Alıştırma metni —
_ _ _ _

Kültepe, Asur Ticaret Kolonileri çağı'nın sona ermesinden sonra, yaklaşık 800 yıl boyunca Demir çağı'na kadar iskan edilmiz. Demir çağı'nda veya Geç Hitit çağı'nda tepede inşa edildiği anlaşılan kabartmalı ortostadlarla süslü büyük binanın Asurlular tarafından tahrip edildiği, tasvirli blokların parçalandığı anlaşılmıştır. Kazılarda, hiyeroglifli stelin, tanrı, karışık varlık kabartmalarının ve arslan heykelinin küçük parçalarının daha sonra inşa edilen duvarlarda yeniden kullanılmış olduğu görülmüştür. Bu çağda Kültepe, büyük Tabal ülkesine bağlı prensliklerden birinin merkezi olmalıdır. Şehir Mö 10-8. yüzyıl arasında güçlü varlığını korumuştur.
Höyük’teki son iki kültür dönemini Helenistik ve Roma çağları temsil eder. Kültepe, bu çağlarda Kayseri’nin gölgesinde kalmış küçük, fakat müstahkem bir şehirdir. Helenistik çağ'a ait bezekli bir vazodaki atla panter avı sahnesi, Anadolu’da tek bir örnek olması açısından büyük önem taşımaktadır. Kültepe, Geç Roma çağının son safhasında terk edilmiş ve bir daha yerleşim alanı olmamıştır. Roma-Helenistik çağlarında Karum’un doğu kesimi mezarlık olarak kullanılmıştır.

_ _ _ _

Alıştırma verileri —

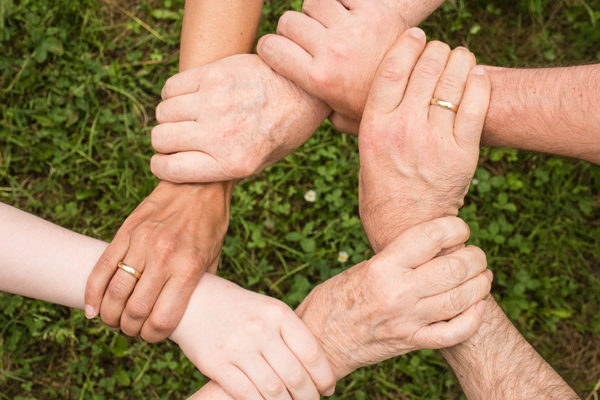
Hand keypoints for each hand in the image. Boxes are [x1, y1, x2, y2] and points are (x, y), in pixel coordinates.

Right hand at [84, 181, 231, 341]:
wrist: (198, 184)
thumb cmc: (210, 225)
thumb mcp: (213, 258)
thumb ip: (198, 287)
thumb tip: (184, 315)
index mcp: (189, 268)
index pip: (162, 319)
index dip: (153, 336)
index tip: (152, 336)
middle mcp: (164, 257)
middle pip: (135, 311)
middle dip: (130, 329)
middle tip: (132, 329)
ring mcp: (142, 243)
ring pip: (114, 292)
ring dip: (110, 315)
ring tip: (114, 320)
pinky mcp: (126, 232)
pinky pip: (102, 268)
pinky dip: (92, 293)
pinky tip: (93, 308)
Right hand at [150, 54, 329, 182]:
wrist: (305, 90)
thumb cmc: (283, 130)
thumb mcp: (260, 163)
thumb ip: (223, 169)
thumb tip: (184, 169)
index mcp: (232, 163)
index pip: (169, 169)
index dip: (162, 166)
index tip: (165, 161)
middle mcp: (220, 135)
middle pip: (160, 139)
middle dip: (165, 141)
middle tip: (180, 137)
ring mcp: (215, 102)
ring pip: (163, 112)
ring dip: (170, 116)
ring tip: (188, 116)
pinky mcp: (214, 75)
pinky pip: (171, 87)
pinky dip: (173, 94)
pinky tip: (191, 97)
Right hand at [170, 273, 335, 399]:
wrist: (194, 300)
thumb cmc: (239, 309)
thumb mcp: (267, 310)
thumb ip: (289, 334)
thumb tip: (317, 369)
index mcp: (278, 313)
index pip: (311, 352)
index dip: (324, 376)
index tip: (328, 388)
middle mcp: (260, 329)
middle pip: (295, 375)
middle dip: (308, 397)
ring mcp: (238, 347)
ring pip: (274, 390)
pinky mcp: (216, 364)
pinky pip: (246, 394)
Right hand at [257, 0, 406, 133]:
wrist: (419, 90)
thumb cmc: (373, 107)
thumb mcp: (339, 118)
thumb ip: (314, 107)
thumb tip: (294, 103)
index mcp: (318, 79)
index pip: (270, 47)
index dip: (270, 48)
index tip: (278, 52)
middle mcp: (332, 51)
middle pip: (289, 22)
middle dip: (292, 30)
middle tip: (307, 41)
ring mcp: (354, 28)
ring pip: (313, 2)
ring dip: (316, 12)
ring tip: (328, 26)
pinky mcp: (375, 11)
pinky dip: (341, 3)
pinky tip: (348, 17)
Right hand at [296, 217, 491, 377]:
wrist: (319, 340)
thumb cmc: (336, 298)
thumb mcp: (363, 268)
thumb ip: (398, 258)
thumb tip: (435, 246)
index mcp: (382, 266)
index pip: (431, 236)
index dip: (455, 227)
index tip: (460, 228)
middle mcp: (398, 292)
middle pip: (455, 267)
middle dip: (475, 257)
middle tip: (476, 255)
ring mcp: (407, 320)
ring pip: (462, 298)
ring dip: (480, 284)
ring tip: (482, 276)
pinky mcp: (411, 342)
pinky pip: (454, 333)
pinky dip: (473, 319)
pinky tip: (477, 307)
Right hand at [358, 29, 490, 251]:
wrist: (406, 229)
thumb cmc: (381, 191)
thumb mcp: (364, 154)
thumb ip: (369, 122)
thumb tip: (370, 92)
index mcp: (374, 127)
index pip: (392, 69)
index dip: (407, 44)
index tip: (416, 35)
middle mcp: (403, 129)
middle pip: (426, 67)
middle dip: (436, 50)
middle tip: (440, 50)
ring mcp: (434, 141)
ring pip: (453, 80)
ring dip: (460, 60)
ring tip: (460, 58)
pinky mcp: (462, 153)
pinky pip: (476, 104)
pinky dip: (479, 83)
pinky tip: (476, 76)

_ _ _ _

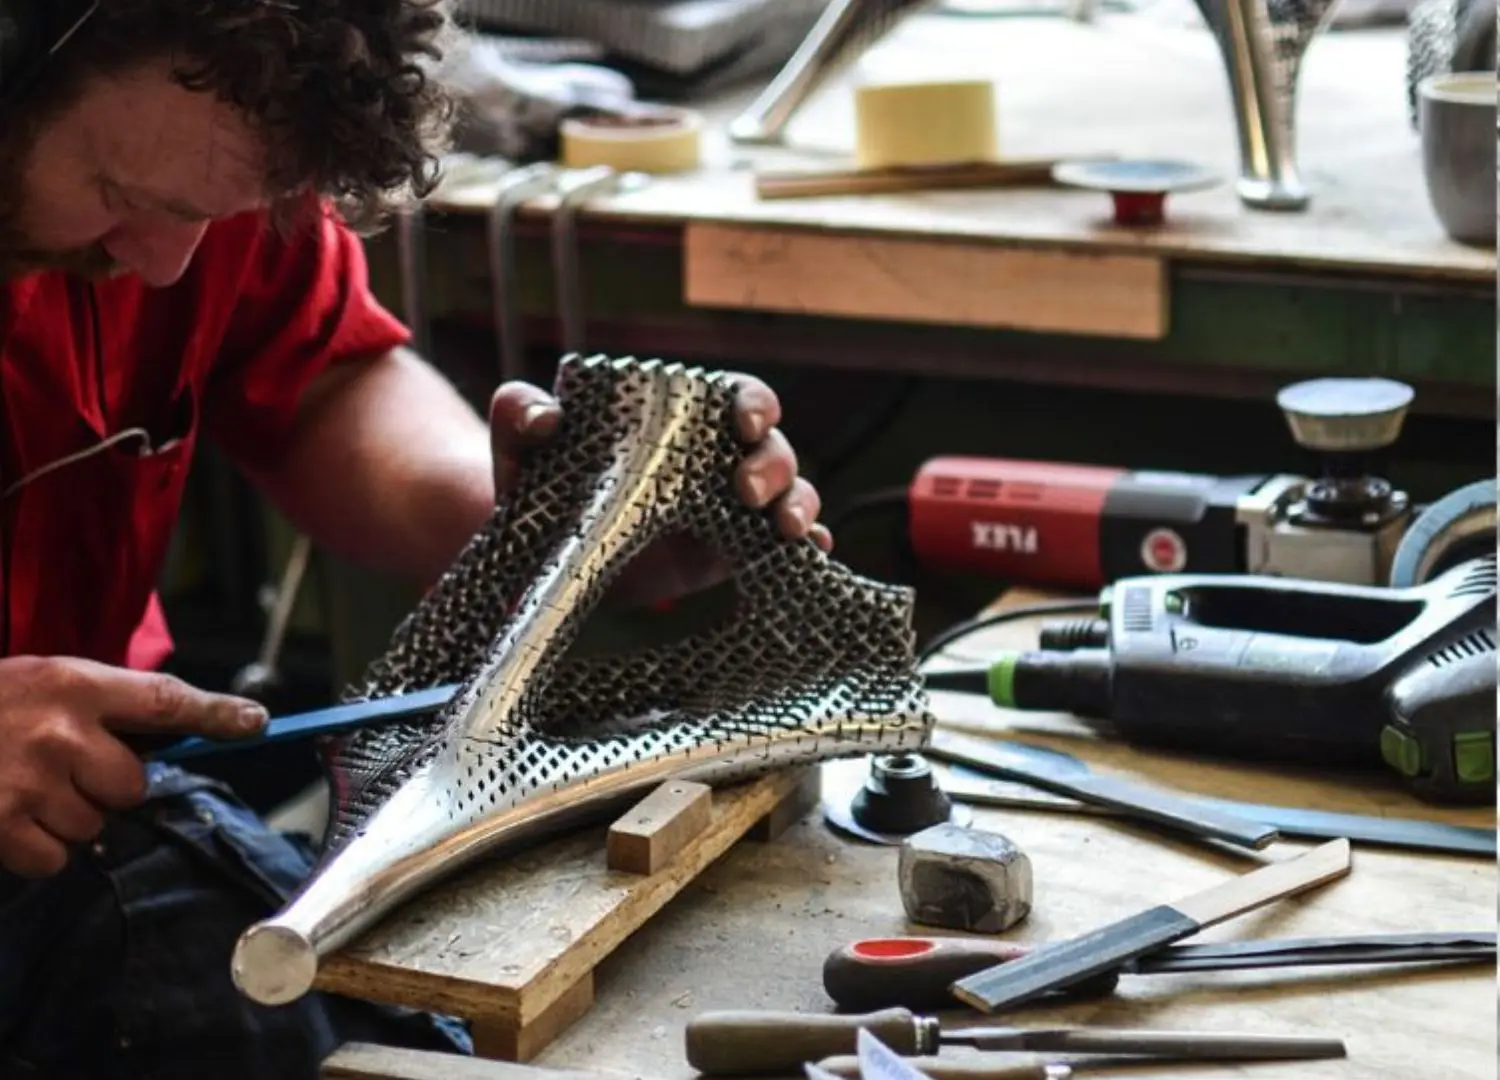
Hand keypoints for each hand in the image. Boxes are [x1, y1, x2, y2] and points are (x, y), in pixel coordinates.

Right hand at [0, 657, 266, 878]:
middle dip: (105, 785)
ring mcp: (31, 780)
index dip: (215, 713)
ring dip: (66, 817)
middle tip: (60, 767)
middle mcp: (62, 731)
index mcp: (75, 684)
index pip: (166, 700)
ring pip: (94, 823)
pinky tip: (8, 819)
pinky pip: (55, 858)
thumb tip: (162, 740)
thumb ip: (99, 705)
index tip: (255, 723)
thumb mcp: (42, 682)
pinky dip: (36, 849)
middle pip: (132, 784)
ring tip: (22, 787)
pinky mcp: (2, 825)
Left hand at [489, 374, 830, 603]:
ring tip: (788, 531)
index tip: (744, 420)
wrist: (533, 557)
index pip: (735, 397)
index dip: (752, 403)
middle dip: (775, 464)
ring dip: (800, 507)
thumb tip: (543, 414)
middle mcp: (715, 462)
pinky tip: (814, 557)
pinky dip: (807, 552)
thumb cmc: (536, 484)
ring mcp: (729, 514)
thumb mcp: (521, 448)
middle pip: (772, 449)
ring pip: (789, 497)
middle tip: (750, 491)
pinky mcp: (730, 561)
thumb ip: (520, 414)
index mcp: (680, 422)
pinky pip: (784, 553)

_ _ _ _

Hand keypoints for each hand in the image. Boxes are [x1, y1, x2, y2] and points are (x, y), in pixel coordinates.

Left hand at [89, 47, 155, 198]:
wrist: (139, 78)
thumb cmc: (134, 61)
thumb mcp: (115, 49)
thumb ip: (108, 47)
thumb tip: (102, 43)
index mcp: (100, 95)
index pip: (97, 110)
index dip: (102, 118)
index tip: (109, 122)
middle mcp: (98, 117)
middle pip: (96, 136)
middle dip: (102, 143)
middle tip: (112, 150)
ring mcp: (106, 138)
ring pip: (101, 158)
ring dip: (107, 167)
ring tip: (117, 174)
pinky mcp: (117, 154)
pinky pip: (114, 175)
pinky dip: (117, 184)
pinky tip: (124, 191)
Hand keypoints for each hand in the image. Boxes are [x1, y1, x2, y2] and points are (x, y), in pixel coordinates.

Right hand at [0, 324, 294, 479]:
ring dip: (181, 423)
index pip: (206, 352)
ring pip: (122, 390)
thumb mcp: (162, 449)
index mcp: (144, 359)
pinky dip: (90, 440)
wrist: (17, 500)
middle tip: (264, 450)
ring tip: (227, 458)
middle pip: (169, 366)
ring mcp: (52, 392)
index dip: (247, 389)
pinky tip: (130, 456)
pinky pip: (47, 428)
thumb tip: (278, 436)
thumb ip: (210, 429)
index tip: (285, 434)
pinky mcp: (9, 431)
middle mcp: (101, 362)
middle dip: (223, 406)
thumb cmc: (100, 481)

_ _ _ _

Görevler —
**1)** Kültepe metnine göre:
(a) Şehir, Mö hangi yüzyıllar arasında güçlü varlığını korumuştur?
(b) Höyükteki son iki kültür dönemini hangi çağlar temsil eder?
(c) Roma-Helenistik çağlarında Karum'un hangi kesimi mezarlık olarak kullanılmıştır?
**2)** Kültepe metnini, "Kültepe, Asur Ticaret" sözlerinin geçtiği yerden başlayıp "güçlü varlığını korumuştur." sözlerinden sonra durarak aynen yeniden yazar mısınız?
Veriler, metinden ayrı bir malzemedir.

Yanıtlar —
**1)**
(a) Mö 10-8. yüzyıllar arasında.
(b) Helenistik ve Roma çağları.
(c) Doğu kesimi.

**2)**
Kültepe, Asur Ticaret Kolonileri çağı'nın sona ermesinden sonra, yaklaşık 800 yıl boyunca Demir çağı'na kadar iskan edilmiz. Demir çağı'nda veya Geç Hitit çağı'nda tepede inşa edildiği anlaşılan kabartmalı ortostadlarla süslü büyük binanın Asurlular tarafından tahrip edildiği, tasvirli blokların parçalandığı anlaşılmıştır. Kazılarda, hiyeroglifli stelin, tanrı, karışık varlık kabartmalarının ve arslan heykelinin küçük parçalarının daha sonra inşa edilen duvarlarda yeniden kullanılmış olduğu görülmüştür. Bu çağda Kültepe, büyük Tabal ülkesine bağlı prensliklerden birinin merkezi olmalıdır. Şehir Mö 10-8. yüzyıl arasında güçlü varlığını korumuştur.